# ID - Small tan insects at bottom of culture



## slipperheads (Oct 17, 2007)

Maybe I just didn't notice these things for the longest time because they are SO small. In the pictures all the little specs are what I am talking about. Are they mites? Good or bad? FF offspring?

Thanks


----------



## james67 (Jun 28, 2008)

mites. and its certainly not a good thing

james


----------



## frogmanchu (Feb 18, 2011)

i agree. you have mites my friend



james67 said:


> mites. and its certainly not a good thing
> 
> james


----------



## slipperheads (Oct 17, 2007)

Yikes, I check out the rest or my rack andthe others seem fine. Thanks for the help guys.


----------



## james67 (Jun 28, 2008)

they have a much longer lifecycle than FFs. is that CX older than the others?

james


----------



## BugsInCyberspace.com (Dec 26, 2010)

I'm a bug guy, not a frog guy, so I'm curious why everybody considers the mites so dangerous? They don't harm the flies to any significant degree, unsightly as they are! Do mites harm frogs or infest vivariums by vector of fruit fly cultures?


----------



## Pumilo (Sep 4, 2010)

BugsInCyberspace.com said:


> I'm a bug guy, not a frog guy, so I'm curious why everybody considers the mites so dangerous? They don't harm the flies to any significant degree, unsightly as they are! Do mites harm frogs or infest vivariums by vector of fruit fly cultures?

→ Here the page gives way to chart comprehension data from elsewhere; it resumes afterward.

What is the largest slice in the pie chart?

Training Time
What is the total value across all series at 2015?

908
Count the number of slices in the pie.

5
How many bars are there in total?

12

Actually, yes they do harm the flies to a significant degree. Some mites are parasitic on the larvae. Even the detritus mites cause a problem as with each succesive culture made from the last, the mites get worse and worse and your culture produces way less fruit flies.
They don't hurt the frogs, in fact many smaller frogs seem to relish them. But they will cause huge problems in fruit fly production if left unchecked.


----------



## BugsInCyberspace.com (Dec 26, 2010)

I have not noticed an appreciable degree of harm to my home made cultures when mites appear. Perhaps it is because so many flies remain. I have always thought the mites fed on the media, not the larvae.

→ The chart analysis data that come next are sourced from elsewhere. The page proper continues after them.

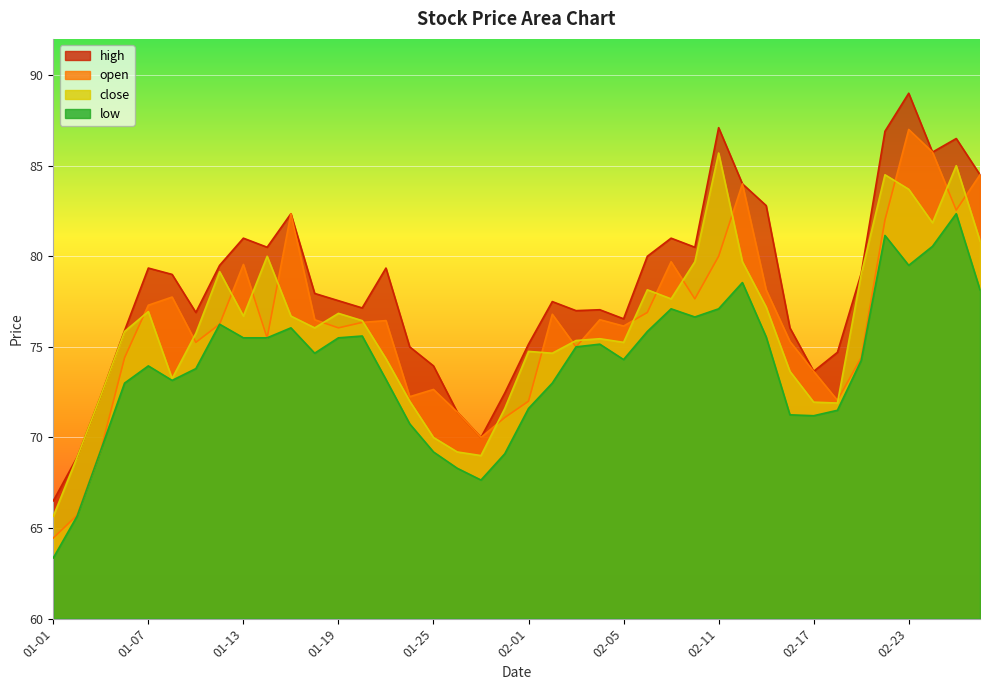

At which category is the sum across all series the highest?

02-23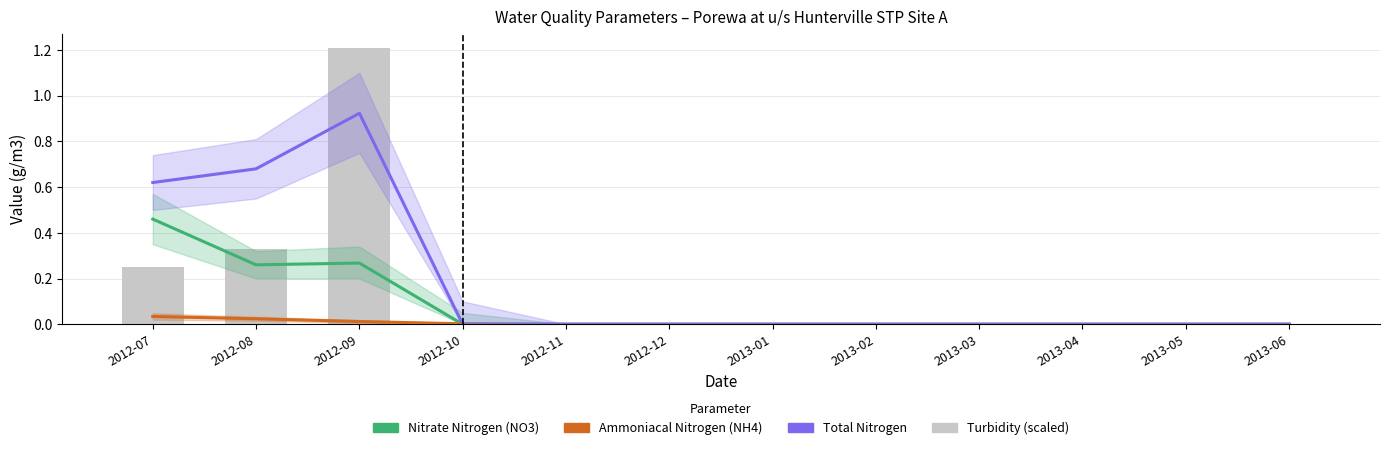

Between 2013-02 and 2013-04, which series saw the biggest shift?

Nitrate Nitrogen (NO3)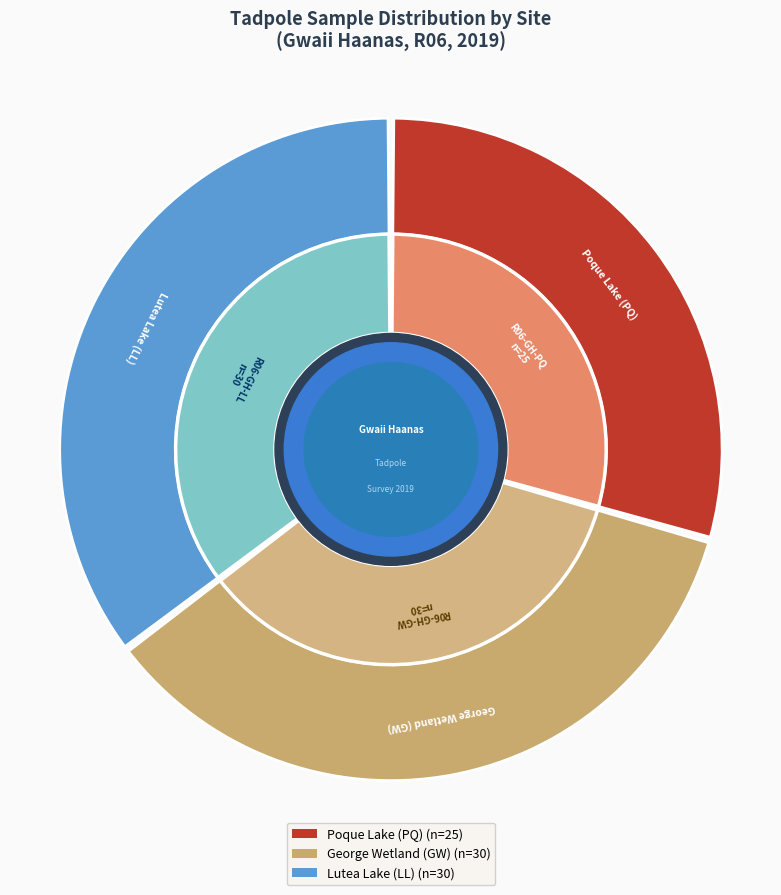

Is it true that Lutea Lake (LL) is 45% of the pie?

False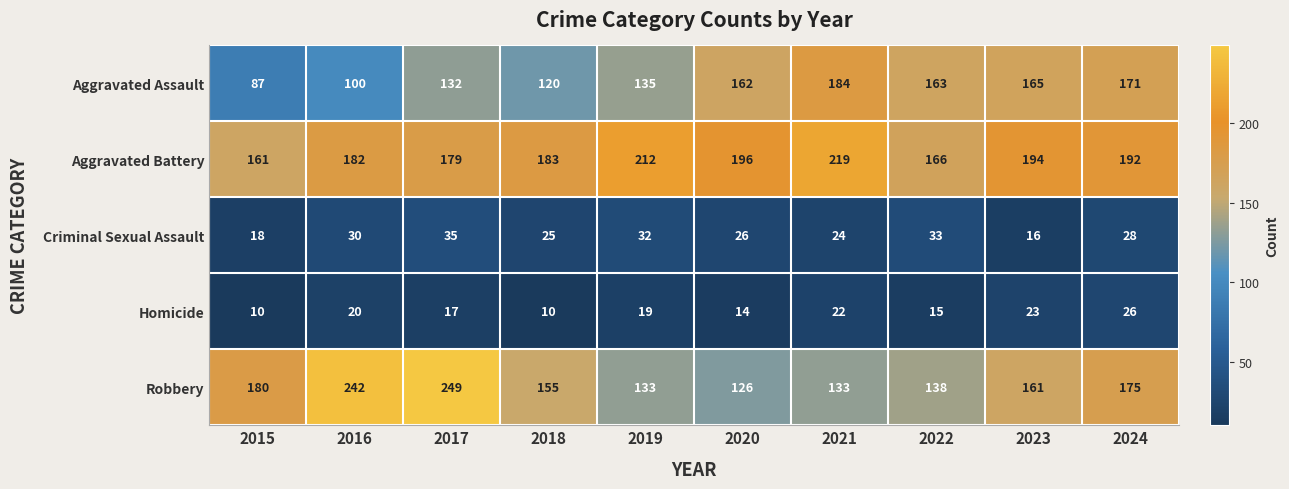

At how many categories does at least one series exceed 202?

4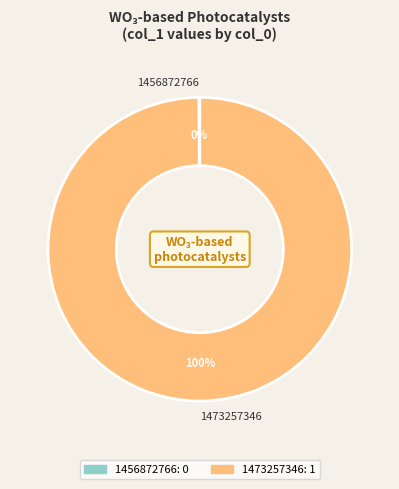

To the nearest percent, what is the difference between the largest and smallest slice percentages?

100%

What percentage of mites infesting fruit fly cultures are of a species that predates on larvae? How often does that really happen? How do you know which witch is which witch?

Also, I understand the concept of cultures becoming worse through subsequent seeding of new cultures with mite-infested stock, but I've not experienced this as a worsening problem. Despite infestation of mites, I don't have problems creating apparently mite-free cultures from previously infested ones.

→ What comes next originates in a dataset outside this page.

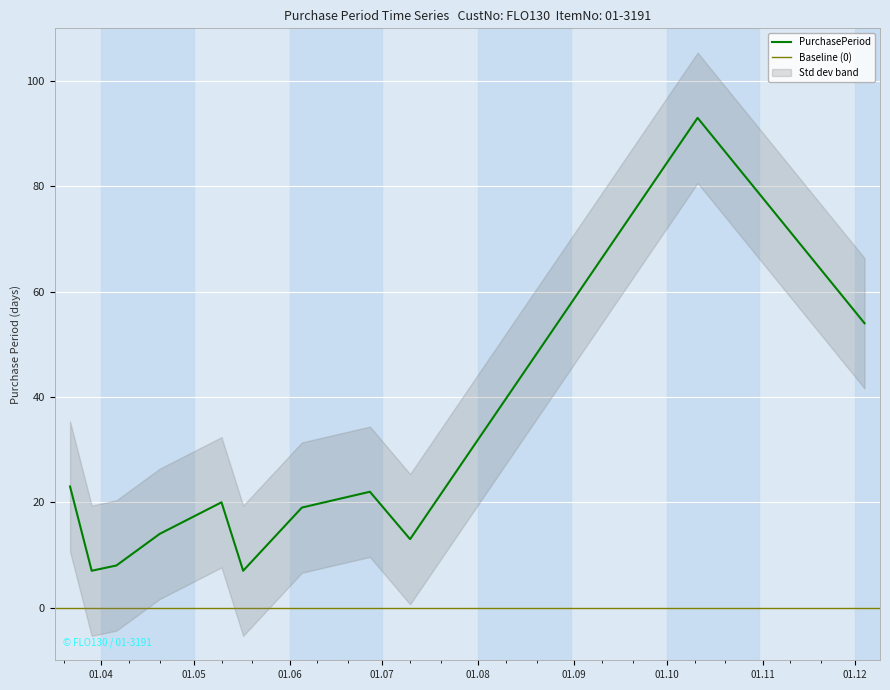

Is this an area chart (filled region under the line)?

No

It's not my intent to be confrontational, but I am interested to learn what is known on this subject. I do not sell fruit flies, but I do sell a few items that feed on them and am thus concerned to know more.

Despite raising them for many years, I've thankfully had few mite problems. Though I will say that I have purchased a few cultures over the years from others and they have been riddled with mites after a few weeks (while most are not).

I do think the concerns here are valid and that it's quite possible that my experiences are outside the norm. I've just not had much trouble with low-producing cultures or mites, over the ten or so years I've been raising fruit flies for my mantises, etc.

It is relieving to read that they don't harm frogs and that frogs might actually benefit from them.

I still maintain that the main issue with mites is that they are unsightly, but only because that has been my experience.


----------



## santoury (May 3, 2011)

How would you go about eradicating the mites then? Discard the whole thing?


----------



## PantMan (Dec 10, 2009)

§lipperhead said:


> Yikes, I check out the rest or my rack andthe others seem fine. Thanks for the help guys.


Be sure to keep the infested cultures away from the other cultures. Peferably move to a different room.


----------



## BugsInCyberspace.com (Dec 26, 2010)

Mites are everywhere, even if you don't have an infested culture. A tight fitting lid is important. In my prior post, I did neglect to mention that in a perfect world, anything that is competing with the fruit flies for media is a nuisance.


----------



## wesleybrouwer (Apr 17, 2010)

There are no fruitfly cultures that are mite-less.

You can however, sift the fruitflies before setting up a new culture.
Using self rising baking powder works best, since it immobilizes the mites.
They will let go off the fruitflies.

If you use a mesh, small enough for the fruitflies to stay in there and big enough to let the mites fall trough.
It takes a lot longer for the mites to appear in you're new culture.

Another thing to mention is, don't use to much of the culturing media and throw in some larvaes from the start.
This will also show a significant drop in mites taking over a culture.

However... i do use mites as a feeder insect, my frogs love them, especially the slow moving ones.


----------



## izzywalker (May 4, 2007)

You could also start using Benzyl Benzoate to keep the mites in line within your cultures.


----------



## varanoid (Jan 21, 2011)

What is Benzyl Benzoate and how does it work? It doesn't have a negative effect on the flies? I would assume that what kills mites would probably kill flies and vice versa? More importantly, is there any impact on the frogs that have been fed items exposed to Benzyl Benzoate? ie would it be poisonous to frogs if ingested? Anyone else out there use C6H5CH2O2CC6H5 (Benzyl Benzoate) with any success?

I saw in this thread how it is used, but nobody actually puts this stuff in their cultrures right? just to make mite paper

http://www.dendroboard.com/forum/wanted/57073-anti-mite-liquid.html


----------



## izzywalker (May 4, 2007)

I have heard from several people that a lot of the media that you buy from the shops has either this or something similar in it. If used in excess it will kill or slow down growth of the flies however in very small quantities it will just keep the mites in check. When I lived in another state that was more humid and in an old house that was infested dust, (and with dirty hippy roomates I had massive issues with mites. Due to the fact that the town I was in was a 4 hour drive from any pet store that could get flies I had to work up a recipe for media with the benzoate in it however I haven't used it in years and don't remember how much I mixed the dilluted solution in although it was something like a drop of 5-7% benzoate to a cup of media if I remember correctly.


----------